### What this task involves
Please retype, unchanged, each line from the top of the material below through the line where "ム」があなたを徹底サポー" appears.

### The records
★ ★ ★ ★ ★

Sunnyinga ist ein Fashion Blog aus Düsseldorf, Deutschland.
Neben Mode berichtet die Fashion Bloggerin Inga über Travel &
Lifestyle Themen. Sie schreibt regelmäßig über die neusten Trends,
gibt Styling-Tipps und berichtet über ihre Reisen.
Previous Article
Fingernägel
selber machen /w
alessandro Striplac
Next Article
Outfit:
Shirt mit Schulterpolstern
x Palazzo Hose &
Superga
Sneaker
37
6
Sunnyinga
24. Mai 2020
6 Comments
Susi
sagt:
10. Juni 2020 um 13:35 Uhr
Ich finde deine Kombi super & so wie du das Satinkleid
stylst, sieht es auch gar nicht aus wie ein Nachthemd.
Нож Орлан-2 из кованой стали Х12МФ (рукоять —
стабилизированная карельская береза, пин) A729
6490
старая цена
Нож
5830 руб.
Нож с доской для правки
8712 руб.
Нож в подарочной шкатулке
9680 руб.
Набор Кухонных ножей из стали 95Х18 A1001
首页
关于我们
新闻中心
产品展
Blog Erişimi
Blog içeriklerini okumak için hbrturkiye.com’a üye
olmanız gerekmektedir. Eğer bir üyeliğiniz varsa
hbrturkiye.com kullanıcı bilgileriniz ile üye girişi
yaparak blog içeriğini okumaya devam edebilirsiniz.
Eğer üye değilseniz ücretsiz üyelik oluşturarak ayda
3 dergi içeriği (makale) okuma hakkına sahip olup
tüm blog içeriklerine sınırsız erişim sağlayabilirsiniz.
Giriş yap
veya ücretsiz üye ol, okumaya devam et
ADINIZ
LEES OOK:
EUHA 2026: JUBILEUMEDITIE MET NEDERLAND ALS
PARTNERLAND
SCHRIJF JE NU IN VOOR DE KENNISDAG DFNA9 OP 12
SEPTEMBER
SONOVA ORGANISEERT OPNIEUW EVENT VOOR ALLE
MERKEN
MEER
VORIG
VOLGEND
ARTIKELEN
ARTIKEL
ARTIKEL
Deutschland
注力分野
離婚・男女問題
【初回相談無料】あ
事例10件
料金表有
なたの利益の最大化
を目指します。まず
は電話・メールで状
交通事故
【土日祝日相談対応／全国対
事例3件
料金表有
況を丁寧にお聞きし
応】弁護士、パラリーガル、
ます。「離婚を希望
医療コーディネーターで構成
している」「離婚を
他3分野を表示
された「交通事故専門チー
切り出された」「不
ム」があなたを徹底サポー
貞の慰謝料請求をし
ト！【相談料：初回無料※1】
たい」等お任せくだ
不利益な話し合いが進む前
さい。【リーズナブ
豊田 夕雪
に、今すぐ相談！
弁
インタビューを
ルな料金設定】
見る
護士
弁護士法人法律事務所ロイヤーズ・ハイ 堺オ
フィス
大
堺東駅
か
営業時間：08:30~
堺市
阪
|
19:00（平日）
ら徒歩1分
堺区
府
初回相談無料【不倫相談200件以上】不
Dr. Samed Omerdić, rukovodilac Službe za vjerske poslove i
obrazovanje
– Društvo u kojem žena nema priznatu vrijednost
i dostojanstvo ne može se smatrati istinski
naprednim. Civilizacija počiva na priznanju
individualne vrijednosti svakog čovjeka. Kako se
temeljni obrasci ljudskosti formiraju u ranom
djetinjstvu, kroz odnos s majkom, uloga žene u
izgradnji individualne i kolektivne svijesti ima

★ ★ ★ ★ ★

### Solved problem
Sunnyinga ist ein Fashion Blog aus Düsseldorf, Deutschland.
Neben Mode berichtet die Fashion Bloggerin Inga über Travel &
Lifestyle Themen. Sie schreibt regelmäßig über die neusten Trends,
gibt Styling-Tipps und berichtet über ihre Reisen.
Previous Article
Fingernägel
selber machen /w
alessandro Striplac
Next Article
Outfit:
Shirt mit Schulterpolstern
x Palazzo Hose &
Superga
Sneaker
37
6
Sunnyinga
24. Mai 2020
6 Comments
Susi
sagt:
10. Juni 2020 um 13:35 Uhr
Ich finde deine Kombi super & so wie du das Satinkleid
stylst, sieht es auch gar nicht aus wie ein Nachthemd.
Нож Орлан-2 из кованой стали Х12МФ (рукоять —
стабилизированная карельская береза, пин) A729
6490
старая цена
Нож
5830 руб.
Нож с доской для правки
8712 руб.
Нож в подарочной шкатулке
9680 руб.
Набор Кухонных ножей из стали 95Х18 A1001
首页
关于我们
新闻中心
产品展
Blog Erişimi
Blog içeriklerini okumak için hbrturkiye.com’a üye
olmanız gerekmektedir. Eğer bir üyeliğiniz varsa
hbrturkiye.com kullanıcı bilgileriniz ile üye girişi
yaparak blog içeriğini okumaya devam edebilirsiniz.
Eğer üye değilseniz ücretsiz üyelik oluşturarak ayda
3 dergi içeriği (makale) okuma hakkına sahip olup
tüm blog içeriklerine sınırsız erişim sağlayabilirsiniz.
Giriş yap
veya ücretsiz üye ol, okumaya devam et
ADINIZ
LEES OOK:
EUHA 2026: JUBILEUMEDITIE MET NEDERLAND ALS
PARTNERLAND
SCHRIJF JE NU IN VOOR DE KENNISDAG DFNA9 OP 12
SEPTEMBER
SONOVA ORGANISEERT OPNIEUW EVENT VOOR ALLE
MERKEN
MEER
VORIG
VOLGEND
ARTIKELEN
ARTIKEL
ARTIKEL
Deutschland
注力分野
離婚・男女問題
【初回相談無料】あ
事例10件
料金表有
なたの利益の最大化
を目指します。まず
は電話・メールで状
交通事故
【土日祝日相談対応／全国対
事例3件
料金表有
況を丁寧にお聞きし
応】弁護士、パラリーガル、
ます。「離婚を希望
医療コーディネーターで構成
している」「離婚を
他3分野を表示
された「交通事故専門チー
切り出された」「不
ム」があなたを徹底サポー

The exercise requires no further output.